_JOB ITEM_. Please turn the lines of the collected data below into a JSON list of strings, one per line, leaving out blank lines. Leave the pictures out of the answer.

(Collected data)
========================

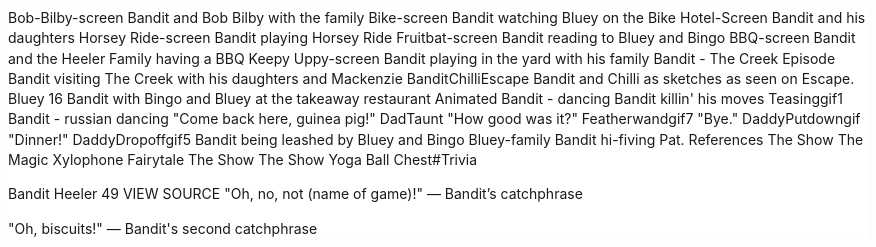 Bob-Bilby-screen
Bandit and Bob Bilby with the family
Bike-screen
Bandit watching Bluey on the Bike
Hotel-Screen
Bandit and his daughters
Horsey Ride-screen
Bandit playing Horsey Ride
Fruitbat-screen
Bandit reading to Bluey and Bingo
BBQ-screen
Bandit and the Heeler Family having a BBQ
Keepy Uppy-screen
Bandit playing in the yard with his family
Bandit - The Creek Episode
Bandit visiting The Creek with his daughters and Mackenzie
BanditChilliEscape
Bandit and Chilli as sketches as seen on Escape.
Bluey 16
Bandit with Bingo and Bluey at the takeaway restaurant
Animated
Bandit - dancing
Bandit killin' his moves
Teasinggif1
Bandit - russian dancing
"Come back here, guinea pig!"
DadTaunt
"How good was it?"
Featherwandgif7
"Bye."
DaddyPutdowngif
"Dinner!"
DaddyDropoffgif5
Bandit being leashed by Bluey and Bingo
Bluey-family
Bandit hi-fiving Pat.
References
The Show
The Magic Xylophone
Fairytale
The Show
The Show
Yoga Ball
Chest#Trivia

Bandit Heeler
49
VIEW SOURCE
"Oh, no, not (name of game)!" ― Bandit’s catchphrase

"Oh, biscuits!" ― Bandit's second catchphrase
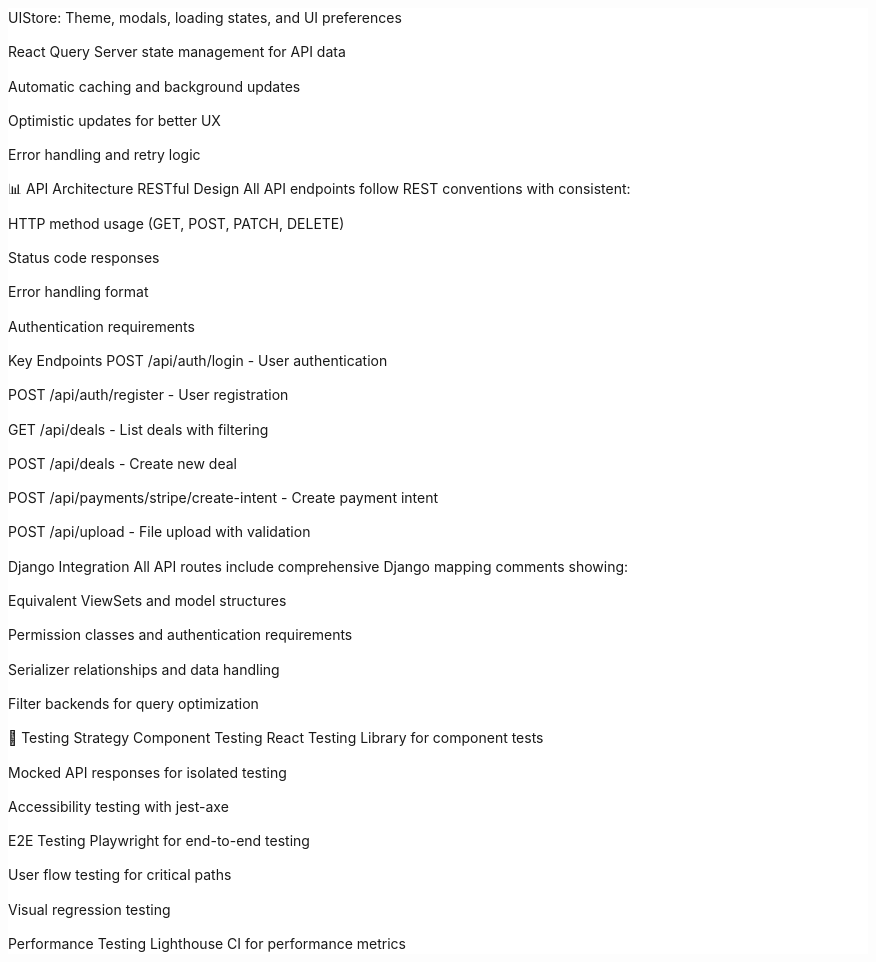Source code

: UIStore: Theme, modals, loading states, and UI preferences

React Query
Server state management for API data

Automatic caching and background updates

Optimistic updates for better UX

Error handling and retry logic

📊 API Architecture
RESTful Design
All API endpoints follow REST conventions with consistent:

HTTP method usage (GET, POST, PATCH, DELETE)

Status code responses

Error handling format

Authentication requirements

Key Endpoints
POST /api/auth/login - User authentication

POST /api/auth/register - User registration

GET /api/deals - List deals with filtering

POST /api/deals - Create new deal

POST /api/payments/stripe/create-intent - Create payment intent

POST /api/upload - File upload with validation

Django Integration
All API routes include comprehensive Django mapping comments showing:

Equivalent ViewSets and model structures

Permission classes and authentication requirements

Serializer relationships and data handling

Filter backends for query optimization

🧪 Testing Strategy
Component Testing
React Testing Library for component tests

Mocked API responses for isolated testing

Accessibility testing with jest-axe

E2E Testing
Playwright for end-to-end testing

User flow testing for critical paths

Visual regression testing

Performance Testing
Lighthouse CI for performance metrics

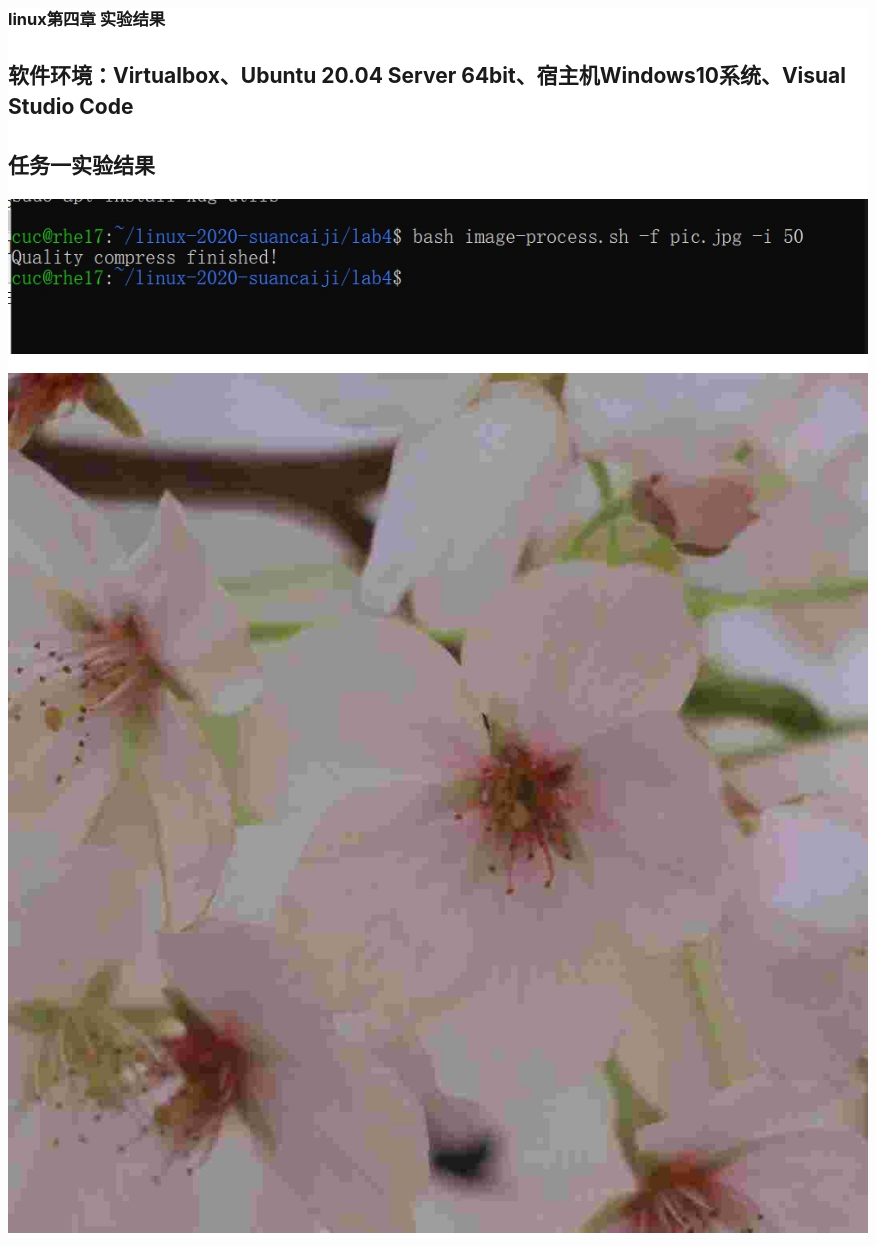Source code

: ### linux第四章 实验结果

## 软件环境：Virtualbox、Ubuntu 20.04 Server 64bit、宿主机Windows10系统、Visual Studio Code

## 任务一实验结果

![](2.jpg)

![](3.jpg)
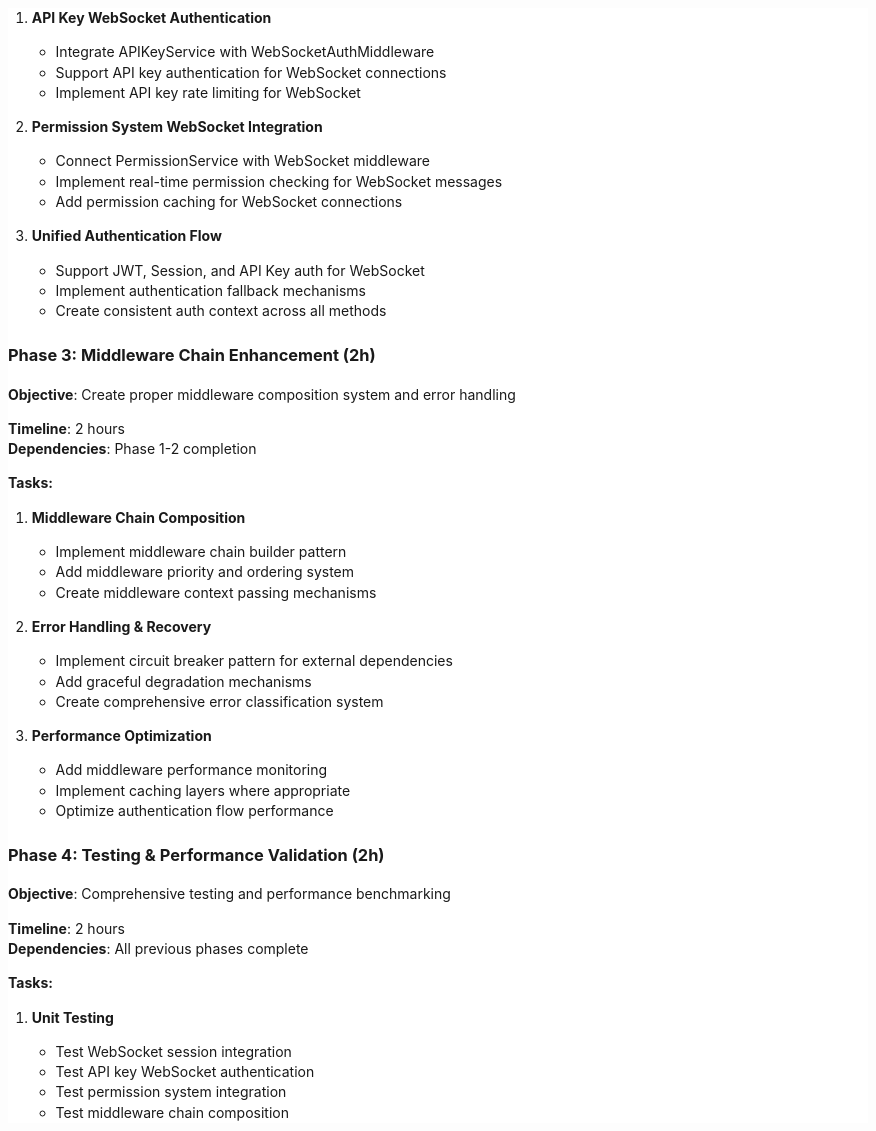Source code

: 1. **API Key WebSocket Authentication**

   - Integrate APIKeyService with WebSocketAuthMiddleware
   - Support API key authentication for WebSocket connections
   - Implement API key rate limiting for WebSocket

2. **Permission System WebSocket Integration**

   - Connect PermissionService with WebSocket middleware
   - Implement real-time permission checking for WebSocket messages
   - Add permission caching for WebSocket connections

3. **Unified Authentication Flow**
   - Support JWT, Session, and API Key auth for WebSocket
   - Implement authentication fallback mechanisms
   - Create consistent auth context across all methods

### Phase 3: Middleware Chain Enhancement (2h)

**Objective**: Create proper middleware composition system and error handling

**Timeline**: 2 hours  
**Dependencies**: Phase 1-2 completion

**Tasks:**

1. **Middleware Chain Composition**

   - Implement middleware chain builder pattern
   - Add middleware priority and ordering system
   - Create middleware context passing mechanisms

2. **Error Handling & Recovery**

   - Implement circuit breaker pattern for external dependencies
   - Add graceful degradation mechanisms
   - Create comprehensive error classification system

3. **Performance Optimization**
   - Add middleware performance monitoring
   - Implement caching layers where appropriate
   - Optimize authentication flow performance

### Phase 4: Testing & Performance Validation (2h)

**Objective**: Comprehensive testing and performance benchmarking

**Timeline**: 2 hours  
**Dependencies**: All previous phases complete

**Tasks:**

1. **Unit Testing**

   - Test WebSocket session integration
   - Test API key WebSocket authentication
   - Test permission system integration
   - Test middleware chain composition
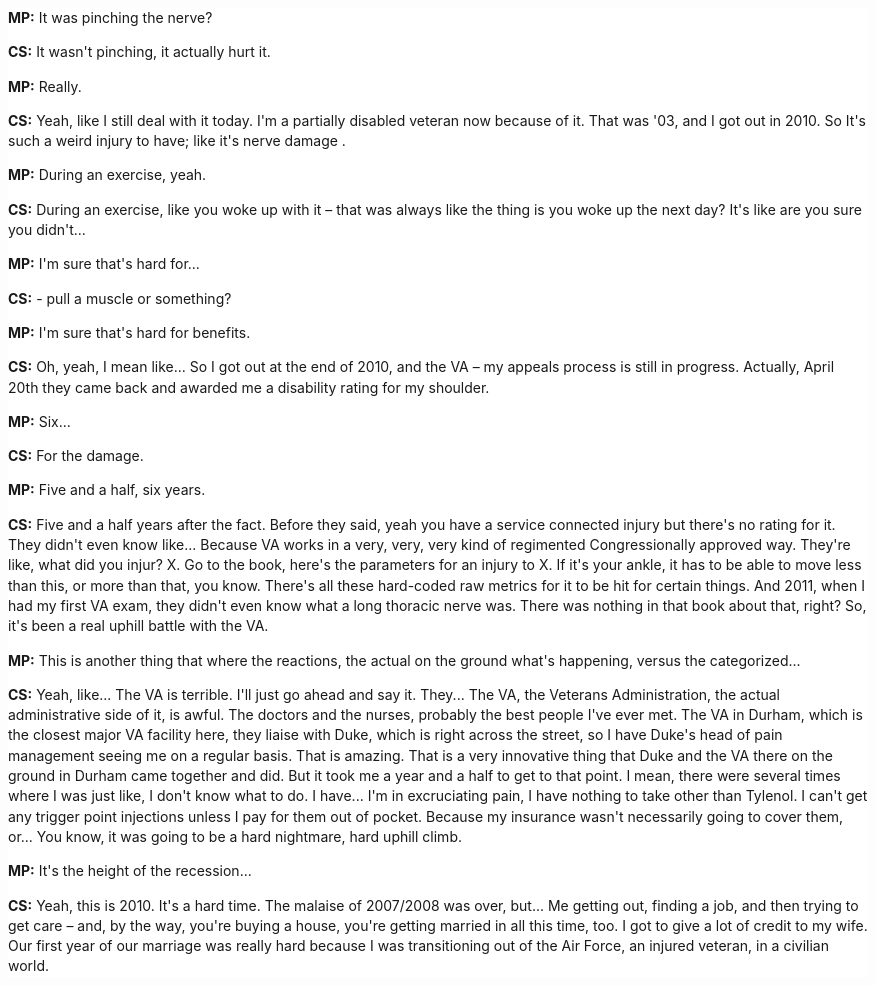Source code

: **MP:** It was pinching the nerve?

**CS:** It wasn't pinching, it actually hurt it.

**MP:** Really.

**CS:** Yeah, like I still deal with it  today. I'm a partially disabled veteran now because of it. That was '03, and I got out in 2010. So It's such a weird injury to have; like it's nerve damage .

**MP:** During an exercise, yeah.

**CS:** During an exercise, like you woke up with it – that was always like the thing is you woke up the next day? It's like are you sure you didn't...

**MP:** I'm sure that's hard for...

**CS:**  - pull a muscle or something?

**MP:** I'm sure that's hard for benefits.

**CS:** Oh, yeah, I mean like... So I got out at the end of 2010, and the VA – my appeals process is still in progress. Actually, April 20th they came back and awarded me a disability rating for my shoulder.

**MP:** Six...

**CS:** For the damage.

**MP:** Five and a half, six years.

**CS:** Five and a half years after the fact. Before they said, yeah you have a service connected injury but there's no rating for it. They didn't even know like... Because VA works in a very, very, very kind of regimented Congressionally approved way. They're like, what did you injur? X. Go to the book, here's the parameters for an injury to X. If it's your ankle, it has to be able to move less than this, or more than that, you know. There's all these hard-coded raw metrics for it to be hit for certain things. And 2011, when I had my first VA exam, they didn't even know what a long thoracic nerve was. There was nothing in that book about that, right? So, it's been a real uphill battle with the VA.

**MP:** This is another thing that where the reactions, the actual on the ground what's happening, versus the categorized...

**CS:** Yeah, like... The VA is terrible. I'll just go ahead and say it. They... The VA, the Veterans Administration, the actual administrative side of it, is awful. The doctors and the nurses, probably the best people I've ever met. The VA in Durham, which is the closest major VA facility here, they liaise with Duke, which is right across the street, so I have Duke's head of pain management seeing me on a regular basis. That is amazing. That is a very innovative thing that Duke and the VA there on the ground in Durham came together and did. But it took me a year and a half to get to that point. I mean, there were several times where I was just like, I don't know what to do. I have... I'm in excruciating pain, I have nothing to take other than Tylenol. I can't get any trigger point injections unless I pay for them out of pocket. Because my insurance wasn't necessarily going to cover them, or... You know, it was going to be a hard nightmare, hard uphill climb.

**MP:** It's the height of the recession...

**CS:** Yeah, this is 2010. It's a hard time. The malaise of 2007/2008 was over, but... Me getting out, finding a job, and then trying to get care – and, by the way, you're buying a house, you're getting married in all this time, too. I got to give a lot of credit to my wife. Our first year of our marriage was really hard  because I was transitioning out of the Air Force, an injured veteran, in a civilian world.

========================

_RESULT FOR THIS EXERCISE_.
[
  " Bob-Bilby-screen",
  "Bandit and Bob Bilby with the family",
  "Bike-screen",
  "Bandit watching Bluey on the Bike",
  "Hotel-Screen",
  "Bandit and his daughters",
  "Horsey Ride-screen",
  "Bandit playing Horsey Ride",
  "Fruitbat-screen",
  "Bandit reading to Bluey and Bingo",
  "BBQ-screen",
  "Bandit and the Heeler Family having a BBQ",
  "Keepy Uppy-screen",
  "Bandit playing in the yard with his family",
  "Bandit - The Creek Episode",
  "Bandit visiting The Creek with his daughters and Mackenzie",
  "BanditChilliEscape",
  "Bandit and Chilli as sketches as seen on Escape.",
  "Bluey 16",
  "Bandit with Bingo and Bluey at the takeaway restaurant",
  "Animated",
  "Bandit - dancing",
  "Bandit killin' his moves",
  "Teasinggif1",
  "Bandit - russian dancing",
  "\"Come back here, guinea pig!\"",
  "DadTaunt",
  "\"How good was it?\"",
  "Featherwandgif7",
  "\"Bye.\"",
  "DaddyPutdowngif",
  "\"Dinner!\"",
  "DaddyDropoffgif5",
  "Bandit being leashed by Bluey and Bingo",
  "Bluey-family",
  "Bandit hi-fiving Pat.",
  "References",
  "The Show",
  "The Magic Xylophone",
  "Fairytale",
  "The Show",
  "The Show",
  "Yoga Ball",
  "Chest#Trivia",
  "Bandit Heeler",
  "49",
  "VIEW SOURCE",
  "\"Oh, no, not (name of game)!\" ― Bandit’s catchphrase",
  "\"Oh, biscuits!\" ― Bandit's second catchphrase",
  "Source code",
  ": UIStore: Theme, modals, loading states, and UI preferences",
  "React Query",
  "Server state management for API data",
  "Automatic caching and background updates",
  "Optimistic updates for better UX",
  "Error handling and retry logic",
  "📊 API Architecture",
  "RESTful Design",
  "All API endpoints follow REST conventions with consistent:",
  "HTTP method usage (GET, POST, PATCH, DELETE)",
  "Status code responses",
  "Error handling format",
  "Authentication requirements",
  "Key Endpoints",
  "POST /api/auth/login - User authentication",
  "POST /api/auth/register - User registration",
  "GET /api/deals - List deals with filtering",
  "POST /api/deals - Create new deal",
  "POST /api/payments/stripe/create-intent - Create payment intent",
  "POST /api/upload - File upload with validation",
  "Django Integration",
  "All API routes include comprehensive Django mapping comments showing:",
  "Equivalent ViewSets and model structures",
  "Permission classes and authentication requirements",
  "Serializer relationships and data handling",
  "Filter backends for query optimization",
  "🧪 Testing Strategy",
  "Component Testing",
  "React Testing Library for component tests",
  "Mocked API responses for isolated testing",
  "Accessibility testing with jest-axe",
  "E2E Testing",
  "Playwright for end-to-end testing",
  "User flow testing for critical paths",
  "Visual regression testing",
  "Performance Testing",
  "Lighthouse CI for performance metrics",
  "Source code",
  ": ### linux第四章 实验结果",
  "## 软件环境：Virtualbox、Ubuntu 20.04 Server 64bit、宿主机Windows10系统、Visual Studio Code",
  "## 任务一实验结果",
  "![](2.jpg)",
  "![](3.jpg)",
  "Source code",
  ": 1. **API Key WebSocket Authentication**",
  "   - Integrate APIKeyService with WebSocketAuthMiddleware",
  "   - Support API key authentication for WebSocket connections",
  "   - Implement API key rate limiting for WebSocket",
  "2. **Permission System WebSocket Integration**",
  "   - Connect PermissionService with WebSocket middleware",
  "   - Implement real-time permission checking for WebSocket messages",
  "   - Add permission caching for WebSocket connections",
  "3. **Unified Authentication Flow**",
  "   - Support JWT, Session, and API Key auth for WebSocket",
  "   - Implement authentication fallback mechanisms",
  "   - Create consistent auth context across all methods",
  "### Phase 3: Middleware Chain Enhancement (2h)",
  "**Objective**: Create proper middleware composition system and error handling",
  "**Timeline**: 2 hours  ",
  "**Dependencies**: Phase 1-2 completion",
  "**Tasks:**",
  "1. **Middleware Chain Composition**",
  "   - Implement middleware chain builder pattern",
  "   - Add middleware priority and ordering system",
  "   - Create middleware context passing mechanisms",
  "2. **Error Handling & Recovery**",
  "   - Implement circuit breaker pattern for external dependencies",
  "   - Add graceful degradation mechanisms",
  "   - Create comprehensive error classification system",
  "3. **Performance Optimization**",
  "   - Add middleware performance monitoring",
  "   - Implement caching layers where appropriate",
  "   - Optimize authentication flow performance",
  "### Phase 4: Testing & Performance Validation (2h)",
  "**Objective**: Comprehensive testing and performance benchmarking",
  "**Timeline**: 2 hours  ",
  "**Dependencies**: All previous phases complete",
  "**Tasks:**",
  "1. **Unit Testing**",
  "   - Test WebSocket session integration",
  "   - Test API key WebSocket authentication",
  "   - Test permission system integration",
  "   - Test middleware chain composition",
  "Source code",
  ": **MP:** It was pinching the nerve?",
  "**CS:** It wasn't pinching, it actually hurt it.",
  "**MP:** Really.",
  "**CS:** Yeah, like I still deal with it  today. I'm a partially disabled veteran now because of it. That was '03, and I got out in 2010. So It's such a weird injury to have; like it's nerve damage .",
  "**MP:** During an exercise, yeah.",
  "**CS:** During an exercise, like you woke up with it – that was always like the thing is you woke up the next day? It's like are you sure you didn't...",
  "**MP:** I'm sure that's hard for...",
  "**CS:**  - pull a muscle or something?",
  "**MP:** I'm sure that's hard for benefits.",
  "**CS:** Oh, yeah, I mean like... So I got out at the end of 2010, and the VA – my appeals process is still in progress. Actually, April 20th they came back and awarded me a disability rating for my shoulder.",
  "**MP:** Six...",
  "**CS:** For the damage.",
  "**MP:** Five and a half, six years.",
  "**CS:** Five and a half years after the fact. Before they said, yeah you have a service connected injury but there's no rating for it. They didn't even know like... Because VA works in a very, very, very kind of regimented Congressionally approved way. They're like, what did you injur? X. Go to the book, here's the parameters for an injury to X. If it's your ankle, it has to be able to move less than this, or more than that, you know. There's all these hard-coded raw metrics for it to be hit for certain things. And 2011, when I had my first VA exam, they didn't even know what a long thoracic nerve was. There was nothing in that book about that, right? So, it's been a real uphill battle with the VA.",
  "**MP:** This is another thing that where the reactions, the actual on the ground what's happening, versus the categorized...",
  "**CS:** Yeah, like... The VA is terrible. I'll just go ahead and say it. They... The VA, the Veterans Administration, the actual administrative side of it, is awful. The doctors and the nurses, probably the best people I've ever met. The VA in Durham, which is the closest major VA facility here, they liaise with Duke, which is right across the street, so I have Duke's head of pain management seeing me on a regular basis. That is amazing. That is a very innovative thing that Duke and the VA there on the ground in Durham came together and did. But it took me a year and a half to get to that point. I mean, there were several times where I was just like, I don't know what to do. I have... I'm in excruciating pain, I have nothing to take other than Tylenol. I can't get any trigger point injections unless I pay for them out of pocket. Because my insurance wasn't necessarily going to cover them, or... You know, it was going to be a hard nightmare, hard uphill climb.",
  "**MP:** It's the height of the recession...",
  "**CS:** Yeah, this is 2010. It's a hard time. The malaise of 2007/2008 was over, but... Me getting out, finding a job, and then trying to get care – and, by the way, you're buying a house, you're getting married in all this time, too. I got to give a lot of credit to my wife. Our first year of our marriage was really hard  because I was transitioning out of the Air Force, an injured veteran, in a civilian world."
]